Arkansas offers gently rolling terrain as you ride along the Arkansas River Valley within sight of the Ozark Mountains and the Ozark National Forest. Once over the Arkansas River, the terrain becomes nearly dead flat as you ride across the basin of the Great Mississippi River. You will finally be in the east when you cross the Mississippi River at Helena, but you will definitely know you are in the south when you start to see kudzu (a voracious vine that covers everything in its path) and start to experience warm southern hospitality. Your first stop in the Deep South will be in Senatobia MS. After leaving Senatobia on your way to Aberdeen you will be on mostly quiet rural roads all the way to Georgia. But if you think the south is flat, you are in for an education. Although there are no mountains in Mississippi or Alabama, you'll have some of your most challenging climbing days before Georgia.

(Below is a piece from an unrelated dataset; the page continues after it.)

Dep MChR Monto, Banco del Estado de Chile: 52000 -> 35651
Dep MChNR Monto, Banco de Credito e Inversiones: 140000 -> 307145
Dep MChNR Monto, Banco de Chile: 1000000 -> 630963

The Deep South doesn't get any deeper than in Alabama. Here cotton is king, the confederacy was born, and Jefferson Davis’s birthday is a holiday. Your first taste of Bama will be a challenging climbing day and you'll finish by riding right through the campus of the University of Alabama in Tuscaloosa. Although there are no significant individual climbs you will have one of the most challenging total elevation gain days as you ride to Prattville AL. On your last day in Alabama, you'll ride through Tuskegee, the home of the Tuskegee Airmen, and the campus of Tuskegee University. You will overnight in Columbus Georgia right next to the beautiful Chattahoochee River, a short walk from the historic downtown and the beautiful Riverfront. As you explore the area, you will realize you are nearing the end of your great journey. The next day you will depart Columbus on the river bike trail into Fort Benning. The day into Perry, Georgia is relatively short so you may want to take a side trip to Andersonville, the site of the infamous Confederate Civil War concentration camp. All across Georgia you will see reminders of the Civil War as monuments, battlefields, and cemeteries recall the ravages of war, while white-pillared mansions tell a story of prosperity brought by cotton and river commerce. The terrain will start to level out as you near the coast. After your last night on the road in Vidalia Georgia, the sweet onion capital of the south, your emotions will be mixed as you prepare for your last day into Savannah. The terrain will be flat and gets even flatter as you ride to the tour’s final destination, and dip your wheels into the Atlantic Ocean at Tybee Island.